• _Excerpt_
Bangladesh–New Zealand relations refer to the bilateral relations between Bangladesh and New Zealand.

== Diplomatic relations ==

Bangladesh and New Zealand do not share direct diplomatic relations with each other. The High Commission of New Zealand to India in New Delhi is dual accredited to Bangladesh while the High Commission of Bangladesh to Australia in Canberra is dual accredited to New Zealand.

== High level visits ==

In August 2009, then Health Minister of Bangladesh Dr Ruhal Haque visited Wellington. In 2014, special envoy to the Prime Minister of New Zealand, Sir Jim Bolger paid an official four-day visit to Dhaka.

== Educational cooperation ==

Bangladesh and New Zealand have been cooperating with each other in the education sector. Every year a number of Bangladeshi undergraduate and graduate students are granted scholarships to study in New Zealand.

• _Given data_
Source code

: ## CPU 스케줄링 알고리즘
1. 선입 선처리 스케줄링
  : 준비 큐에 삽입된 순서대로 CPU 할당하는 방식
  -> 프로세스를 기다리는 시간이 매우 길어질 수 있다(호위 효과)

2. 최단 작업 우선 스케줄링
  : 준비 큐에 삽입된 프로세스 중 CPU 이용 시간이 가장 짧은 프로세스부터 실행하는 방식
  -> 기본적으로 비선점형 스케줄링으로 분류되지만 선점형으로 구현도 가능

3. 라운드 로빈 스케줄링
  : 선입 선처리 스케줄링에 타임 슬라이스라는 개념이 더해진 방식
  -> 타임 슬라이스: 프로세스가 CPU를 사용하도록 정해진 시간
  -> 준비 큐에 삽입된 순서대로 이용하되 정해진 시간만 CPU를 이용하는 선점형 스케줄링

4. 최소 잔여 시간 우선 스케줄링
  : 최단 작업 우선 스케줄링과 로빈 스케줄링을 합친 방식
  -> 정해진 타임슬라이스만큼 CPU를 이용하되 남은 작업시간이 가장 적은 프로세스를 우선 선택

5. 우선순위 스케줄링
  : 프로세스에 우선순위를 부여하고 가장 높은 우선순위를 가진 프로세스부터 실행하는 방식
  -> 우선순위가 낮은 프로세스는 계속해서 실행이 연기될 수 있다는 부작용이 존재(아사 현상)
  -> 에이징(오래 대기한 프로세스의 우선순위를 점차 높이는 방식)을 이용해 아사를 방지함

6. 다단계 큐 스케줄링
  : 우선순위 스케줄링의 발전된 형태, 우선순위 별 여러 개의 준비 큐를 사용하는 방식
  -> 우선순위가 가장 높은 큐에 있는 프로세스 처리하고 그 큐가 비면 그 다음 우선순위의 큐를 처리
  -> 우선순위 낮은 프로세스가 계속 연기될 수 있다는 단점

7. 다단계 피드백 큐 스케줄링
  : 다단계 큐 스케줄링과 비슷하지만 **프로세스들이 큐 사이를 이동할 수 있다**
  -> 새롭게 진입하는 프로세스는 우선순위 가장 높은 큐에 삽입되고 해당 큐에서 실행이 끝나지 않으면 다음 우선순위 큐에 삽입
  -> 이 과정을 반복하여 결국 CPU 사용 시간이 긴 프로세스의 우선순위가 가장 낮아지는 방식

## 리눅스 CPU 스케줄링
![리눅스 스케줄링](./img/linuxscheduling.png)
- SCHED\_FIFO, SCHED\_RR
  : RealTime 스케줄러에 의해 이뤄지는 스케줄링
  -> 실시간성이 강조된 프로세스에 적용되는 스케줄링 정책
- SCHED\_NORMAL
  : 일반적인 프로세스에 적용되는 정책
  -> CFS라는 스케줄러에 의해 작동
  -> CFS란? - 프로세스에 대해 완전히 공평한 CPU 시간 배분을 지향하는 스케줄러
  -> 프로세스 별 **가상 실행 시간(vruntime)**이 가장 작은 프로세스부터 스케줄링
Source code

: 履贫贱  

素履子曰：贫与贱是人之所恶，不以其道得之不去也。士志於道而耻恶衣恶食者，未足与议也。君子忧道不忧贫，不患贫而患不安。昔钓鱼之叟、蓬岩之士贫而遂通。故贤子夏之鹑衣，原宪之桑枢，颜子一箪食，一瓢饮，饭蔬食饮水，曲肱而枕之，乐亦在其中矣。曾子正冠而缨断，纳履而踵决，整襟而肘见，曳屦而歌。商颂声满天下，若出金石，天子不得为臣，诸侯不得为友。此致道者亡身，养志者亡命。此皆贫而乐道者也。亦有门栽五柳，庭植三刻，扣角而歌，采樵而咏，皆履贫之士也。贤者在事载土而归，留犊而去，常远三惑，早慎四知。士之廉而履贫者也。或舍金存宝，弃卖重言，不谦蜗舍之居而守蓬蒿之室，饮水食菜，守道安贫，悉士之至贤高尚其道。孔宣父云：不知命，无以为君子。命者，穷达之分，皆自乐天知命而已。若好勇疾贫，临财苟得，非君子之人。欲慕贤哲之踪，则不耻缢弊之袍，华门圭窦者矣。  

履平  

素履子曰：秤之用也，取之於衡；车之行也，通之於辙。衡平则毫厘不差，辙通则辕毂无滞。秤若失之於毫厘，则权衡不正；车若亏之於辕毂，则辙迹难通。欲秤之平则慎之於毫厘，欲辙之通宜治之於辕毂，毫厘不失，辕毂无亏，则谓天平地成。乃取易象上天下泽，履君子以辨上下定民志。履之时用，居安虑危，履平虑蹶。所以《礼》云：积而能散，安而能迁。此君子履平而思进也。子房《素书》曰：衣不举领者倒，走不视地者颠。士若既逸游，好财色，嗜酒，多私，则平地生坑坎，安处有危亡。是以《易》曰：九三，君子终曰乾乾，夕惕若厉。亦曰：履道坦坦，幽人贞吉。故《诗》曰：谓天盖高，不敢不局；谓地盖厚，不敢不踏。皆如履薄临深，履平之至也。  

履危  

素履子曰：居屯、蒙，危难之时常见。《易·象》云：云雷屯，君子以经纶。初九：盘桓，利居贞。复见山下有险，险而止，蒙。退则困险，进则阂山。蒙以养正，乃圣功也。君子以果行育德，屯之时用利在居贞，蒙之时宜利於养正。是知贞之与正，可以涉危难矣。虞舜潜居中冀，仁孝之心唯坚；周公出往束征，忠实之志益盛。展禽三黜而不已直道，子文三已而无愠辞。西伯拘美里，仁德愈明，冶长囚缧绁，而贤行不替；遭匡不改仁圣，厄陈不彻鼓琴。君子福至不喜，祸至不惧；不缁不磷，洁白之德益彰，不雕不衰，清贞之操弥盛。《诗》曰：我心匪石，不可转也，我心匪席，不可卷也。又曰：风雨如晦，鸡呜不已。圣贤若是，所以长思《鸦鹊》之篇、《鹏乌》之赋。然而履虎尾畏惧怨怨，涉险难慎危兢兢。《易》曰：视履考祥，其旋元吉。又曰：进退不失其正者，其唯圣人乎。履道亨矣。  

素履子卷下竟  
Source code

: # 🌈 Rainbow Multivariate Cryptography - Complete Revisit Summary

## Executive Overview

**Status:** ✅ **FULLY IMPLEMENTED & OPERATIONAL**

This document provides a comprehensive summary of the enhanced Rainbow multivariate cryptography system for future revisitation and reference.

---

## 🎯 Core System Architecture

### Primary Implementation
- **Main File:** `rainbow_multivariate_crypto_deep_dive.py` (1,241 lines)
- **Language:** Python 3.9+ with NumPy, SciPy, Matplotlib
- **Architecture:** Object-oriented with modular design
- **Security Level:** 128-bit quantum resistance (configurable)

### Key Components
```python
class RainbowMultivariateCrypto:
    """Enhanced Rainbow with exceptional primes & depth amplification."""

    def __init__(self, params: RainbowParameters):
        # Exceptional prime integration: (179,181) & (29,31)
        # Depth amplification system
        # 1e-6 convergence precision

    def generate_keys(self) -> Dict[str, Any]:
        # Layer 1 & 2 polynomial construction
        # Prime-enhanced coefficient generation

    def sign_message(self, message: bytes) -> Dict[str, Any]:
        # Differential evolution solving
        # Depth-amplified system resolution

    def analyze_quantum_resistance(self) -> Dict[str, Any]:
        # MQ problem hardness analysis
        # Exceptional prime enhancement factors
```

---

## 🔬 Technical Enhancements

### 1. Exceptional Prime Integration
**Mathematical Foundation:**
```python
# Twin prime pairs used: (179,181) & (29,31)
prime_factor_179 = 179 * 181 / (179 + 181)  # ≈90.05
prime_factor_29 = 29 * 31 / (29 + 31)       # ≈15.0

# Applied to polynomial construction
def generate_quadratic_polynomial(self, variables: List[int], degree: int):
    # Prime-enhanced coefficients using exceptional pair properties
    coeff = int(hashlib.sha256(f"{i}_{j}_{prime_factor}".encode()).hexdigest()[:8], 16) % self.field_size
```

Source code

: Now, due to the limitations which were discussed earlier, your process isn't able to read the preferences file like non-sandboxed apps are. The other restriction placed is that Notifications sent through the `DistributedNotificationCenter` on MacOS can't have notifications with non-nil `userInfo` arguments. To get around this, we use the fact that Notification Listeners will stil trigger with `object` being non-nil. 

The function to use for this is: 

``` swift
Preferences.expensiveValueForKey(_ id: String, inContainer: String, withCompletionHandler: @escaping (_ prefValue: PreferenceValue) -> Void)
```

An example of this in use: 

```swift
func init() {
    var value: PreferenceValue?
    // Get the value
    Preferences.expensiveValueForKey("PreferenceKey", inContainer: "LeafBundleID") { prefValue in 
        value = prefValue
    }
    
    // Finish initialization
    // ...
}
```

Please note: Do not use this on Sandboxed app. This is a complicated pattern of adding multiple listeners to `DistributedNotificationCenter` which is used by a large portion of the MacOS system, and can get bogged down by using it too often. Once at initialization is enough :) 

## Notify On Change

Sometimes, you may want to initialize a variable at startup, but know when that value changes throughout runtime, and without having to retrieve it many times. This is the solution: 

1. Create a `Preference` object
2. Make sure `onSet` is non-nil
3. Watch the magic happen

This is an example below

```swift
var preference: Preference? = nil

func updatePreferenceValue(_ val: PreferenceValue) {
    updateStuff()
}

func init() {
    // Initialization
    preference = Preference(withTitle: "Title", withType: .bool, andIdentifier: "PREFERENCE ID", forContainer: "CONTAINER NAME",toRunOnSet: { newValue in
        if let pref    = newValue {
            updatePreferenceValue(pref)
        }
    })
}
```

• _Directions_
1. According to the text on Bangladesh–New Zealand relations, which mission in Canberra is dual accredited to New Zealand?
2. Rewrite everything in the text on Bangladesh–New Zealand relations from "In August 2009, then" down to "visit to Dhaka.", putting "three-day" in place of "four-day".
3. Carry the text on Bangladesh–New Zealand relations forward, starting after its final sentence.
The lines have no connection to the text on Bangladesh–New Zealand relations.

• _Numbered answers_
1. The High Commission of Bangladesh to Australia.

2.
In August 2009, then Health Minister of Bangladesh Dr Ruhal Haque visited Wellington. In 2014, special envoy to the Prime Minister of New Zealand, Sir Jim Bolger paid an official three-day visit to Dhaka.

3.
== Economic cooperation ==

Bilateral trade between Bangladesh and New Zealand has been growing steadily. New Zealand has become one of the new markets for the Bangladeshi shipbuilding industry when the Government of New Zealand signed a deal with Western Marine Shipyard in 2013 to build an oceangoing vessel that would operate between Tokelau and Samoa Islands. When built, it would be the first Bangladeshi-made ship for the Pacific. The deal, however, raised some controversies as the New Zealand government chose a foreign firm over the local shipyards. Other Bangladeshi exports to New Zealand include woven and woolen garments, jute products etc. The bilateral trade is largely on New Zealand's favor. In 2011, the bilateral trade between the two countries amounted to almost US$200 million, of which, a little over $150 million were New Zealand's export to Bangladesh. New Zealand's export items are largely dominated by dairy products.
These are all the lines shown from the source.